• EXERCISE: Convert the material below into a JSON list of strings with one string per line, leaving out blank lines and the pictures.

• DATASET RECORDS:
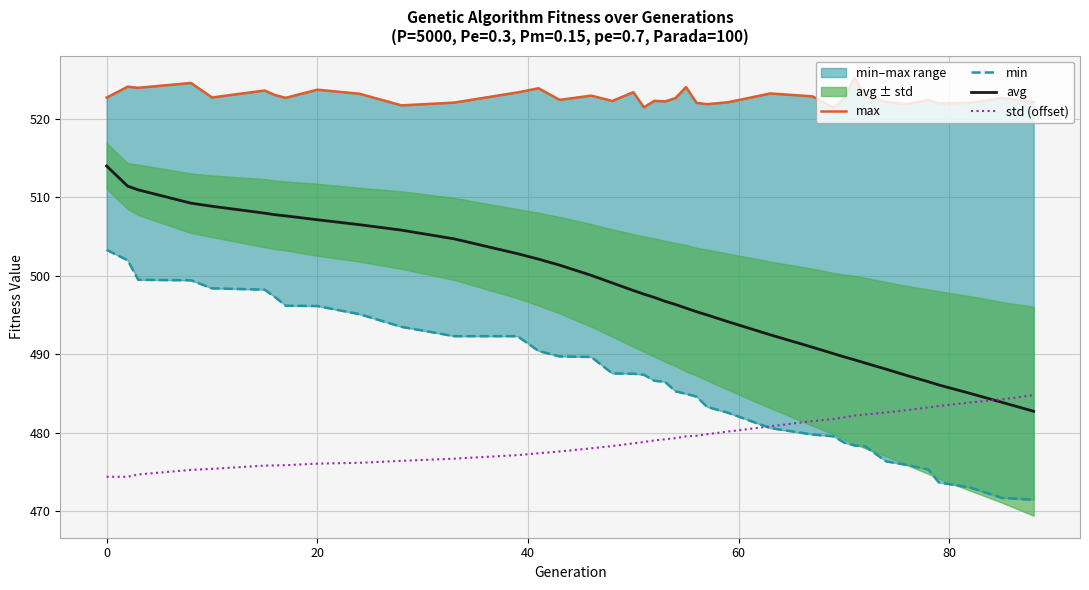

What is the highest value of the std (offset) series?

484.8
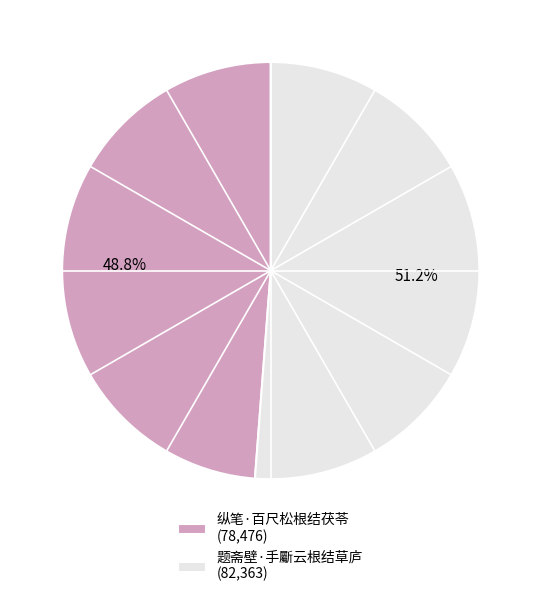

What is the largest slice in the pie chart?

题斋壁·手斸云根结草庐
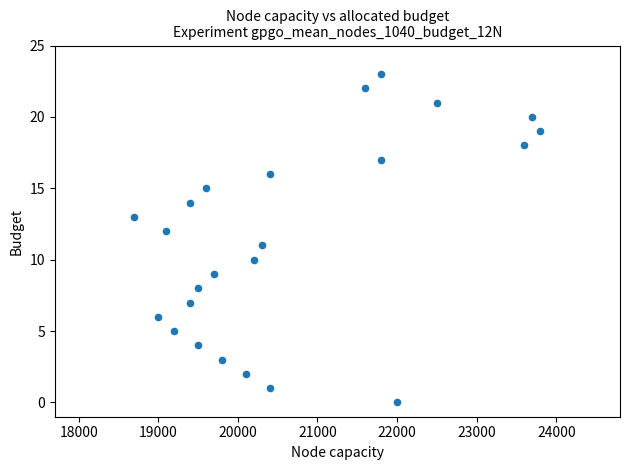

What is the range of X values (max minus min)?

5100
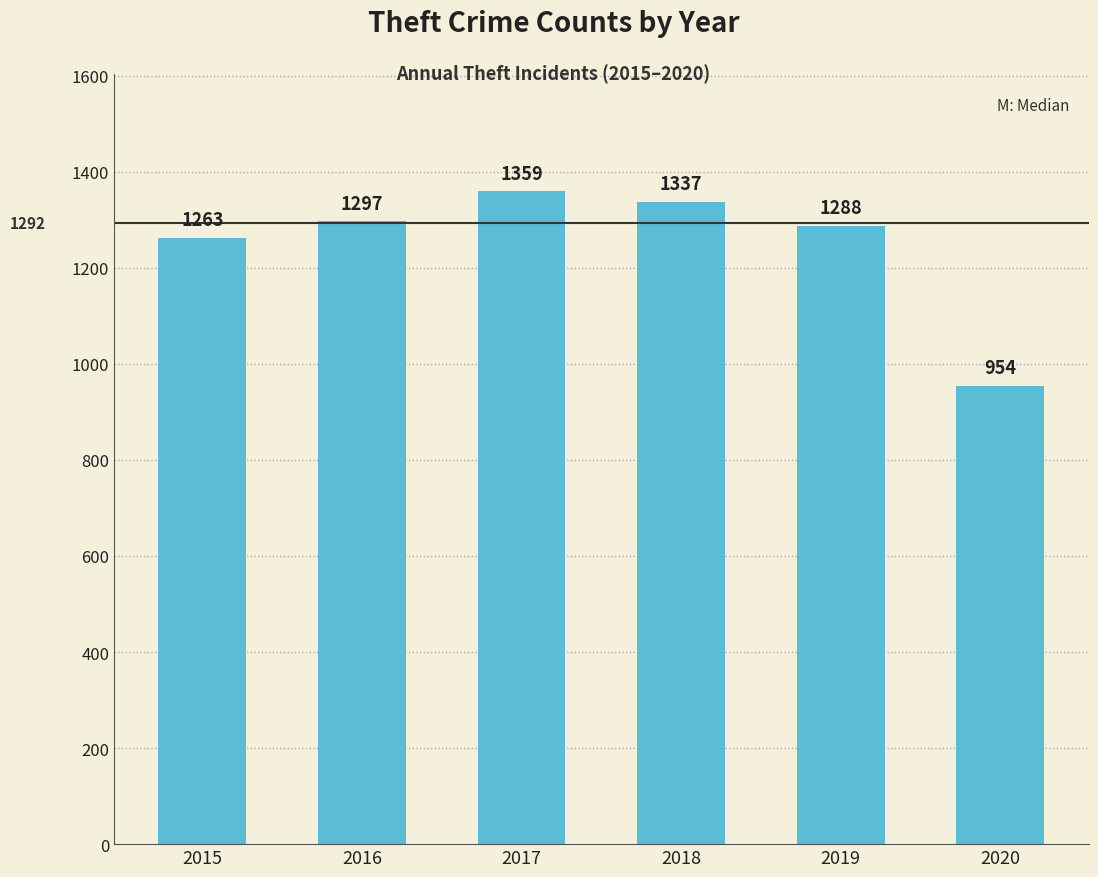

Rank the categories by value from lowest to highest.

2020, 2015, 2019, 2016, 2018, 2017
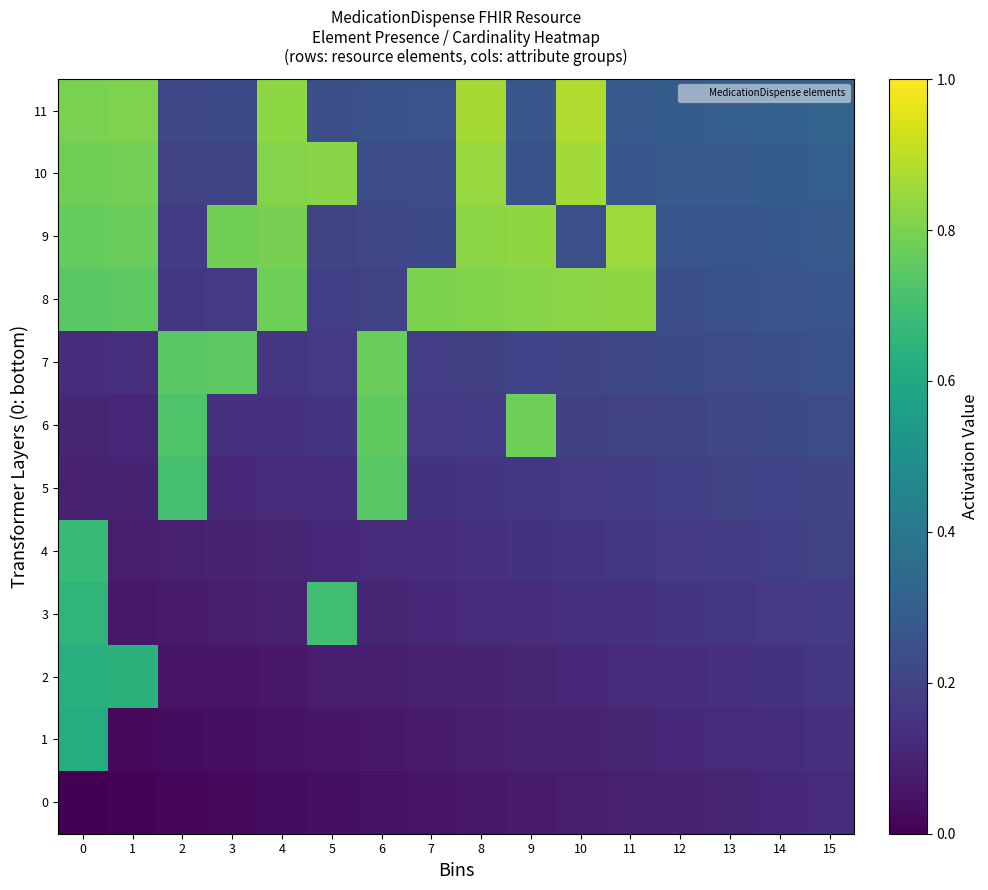

Reading left to right, extract all data points from this chart.

0: 0=0.0	1=0.0	2=0.0	3=0.0	4=0.0	5=0.0	6=0.0	7=0.1	8=0.1	9=0.1	10=0.1	11=0.1	12=0.1	13=0.1	14=0.1	15=0.1
1: 0=0.6	1=0.0	2=0.0	3=0.0	4=0.1	5=0.1	6=0.1	7=0.1	8=0.1	9=0.1	10=0.1	11=0.1	12=0.1	13=0.1	14=0.1	15=0.1
2: 0=0.6	1=0.6	2=0.1	3=0.1	4=0.1	5=0.1	6=0.1	7=0.1	8=0.1	9=0.1	10=0.1	11=0.1	12=0.1	13=0.1	14=0.1	15=0.2
3: 0=0.7	1=0.1	2=0.1	3=0.1	4=0.1	5=0.7	6=0.1	7=0.1	8=0.1	9=0.1	10=0.1	11=0.1	12=0.2	13=0.2	14=0.2	15=0.2
4: 0=0.7	1=0.1	2=0.1	3=0.1	4=0.1	5=0.1	6=0.1	7=0.1	8=0.1	9=0.1	10=0.2	11=0.2	12=0.2	13=0.2	14=0.2	15=0.2
5: 0=0.1	1=0.1	2=0.7	3=0.1	4=0.1	5=0.1	6=0.7	7=0.1	8=0.2	9=0.2	10=0.2	11=0.2	12=0.2	13=0.2	14=0.2	15=0.2
6: 0=0.1	1=0.1	2=0.7	3=0.1	4=0.1	5=0.1	6=0.8	7=0.2	8=0.2	9=0.8	10=0.2	11=0.2	12=0.2	13=0.2	14=0.2	15=0.2
7: 0=0.1	1=0.1	2=0.7	3=0.8	4=0.2	5=0.2	6=0.8	7=0.2	8=0.2	9=0.2	10=0.2	11=0.2	12=0.2	13=0.2	14=0.2	15=0.2
8: 0=0.7	1=0.8	2=0.2	3=0.2	4=0.8	5=0.2	6=0.2	7=0.8	8=0.8	9=0.8	10=0.8	11=0.8	12=0.2	13=0.2	14=0.3	15=0.3
9: 0=0.8	1=0.8	2=0.2	3=0.8	4=0.8	5=0.2	6=0.2	7=0.2	8=0.8	9=0.8	10=0.2	11=0.9	12=0.3	13=0.3	14=0.3	15=0.3
10: 0=0.8	1=0.8	2=0.2	3=0.2	4=0.8	5=0.8	6=0.2	7=0.2	8=0.8	9=0.3	10=0.9	11=0.3	12=0.3	13=0.3	14=0.3	15=0.3
11: 0=0.8	1=0.8	2=0.2	3=0.2	4=0.8	5=0.2	6=0.2	7=0.3	8=0.9	9=0.3	10=0.9	11=0.3	12=0.3	13=0.3	14=0.3	15=0.3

• OUTPUT OF THE EXERCISE:
[
  "What is the highest value of the std (offset) series?",
  "484.8",
  "What is the largest slice in the pie chart?",
  "题斋壁·手斸云根结草庐",
  "What is the range of X values (max minus min)?",
  "5100",
  "Rank the categories by value from lowest to highest.",
  "2020, 2015, 2019, 2016, 2018, 2017",
  "Reading left to right, extract all data points from this chart.",
  "0: 0=0.0\t1=0.0\t2=0.0\t3=0.0\t4=0.0\t5=0.0\t6=0.0\t7=0.1\t8=0.1\t9=0.1\t10=0.1\t11=0.1\t12=0.1\t13=0.1\t14=0.1\t15=0.1",
  "1: 0=0.6\t1=0.0\t2=0.0\t3=0.0\t4=0.1\t5=0.1\t6=0.1\t7=0.1\t8=0.1\t9=0.1\t10=0.1\t11=0.1\t12=0.1\t13=0.1\t14=0.1\t15=0.1",
  "2: 0=0.6\t1=0.6\t2=0.1\t3=0.1\t4=0.1\t5=0.1\t6=0.1\t7=0.1\t8=0.1\t9=0.1\t10=0.1\t11=0.1\t12=0.1\t13=0.1\t14=0.1\t15=0.2",
  "3: 0=0.7\t1=0.1\t2=0.1\t3=0.1\t4=0.1\t5=0.7\t6=0.1\t7=0.1\t8=0.1\t9=0.1\t10=0.1\t11=0.1\t12=0.2\t13=0.2\t14=0.2\t15=0.2",
  "4: 0=0.7\t1=0.1\t2=0.1\t3=0.1\t4=0.1\t5=0.1\t6=0.1\t7=0.1\t8=0.1\t9=0.1\t10=0.2\t11=0.2\t12=0.2\t13=0.2\t14=0.2\t15=0.2",
  "5: 0=0.1\t1=0.1\t2=0.7\t3=0.1\t4=0.1\t5=0.1\t6=0.7\t7=0.1\t8=0.2\t9=0.2\t10=0.2\t11=0.2\t12=0.2\t13=0.2\t14=0.2\t15=0.2",
  "6: 0=0.1\t1=0.1\t2=0.7\t3=0.1\t4=0.1\t5=0.1\t6=0.8\t7=0.2\t8=0.2\t9=0.8\t10=0.2\t11=0.2\t12=0.2\t13=0.2\t14=0.2\t15=0.2",
  "7: 0=0.1\t1=0.1\t2=0.7\t3=0.8\t4=0.2\t5=0.2\t6=0.8\t7=0.2\t8=0.2\t9=0.2\t10=0.2\t11=0.2\t12=0.2\t13=0.2\t14=0.2\t15=0.2",
  "8: 0=0.7\t1=0.8\t2=0.2\t3=0.2\t4=0.8\t5=0.2\t6=0.2\t7=0.8\t8=0.8\t9=0.8\t10=0.8\t11=0.8\t12=0.2\t13=0.2\t14=0.3\t15=0.3",
  "9: 0=0.8\t1=0.8\t2=0.2\t3=0.8\t4=0.8\t5=0.2\t6=0.2\t7=0.2\t8=0.8\t9=0.8\t10=0.2\t11=0.9\t12=0.3\t13=0.3\t14=0.3\t15=0.3",
  "10: 0=0.8\t1=0.8\t2=0.2\t3=0.2\t4=0.8\t5=0.8\t6=0.2\t7=0.2\t8=0.8\t9=0.3\t10=0.9\t11=0.3\t12=0.3\t13=0.3\t14=0.3\t15=0.3",
  "11: 0=0.8\t1=0.8\t2=0.2\t3=0.2\t4=0.8\t5=0.2\t6=0.2\t7=0.3\t8=0.9\t9=0.3\t10=0.9\t11=0.3\t12=0.3\t13=0.3\t14=0.3\t15=0.3"
]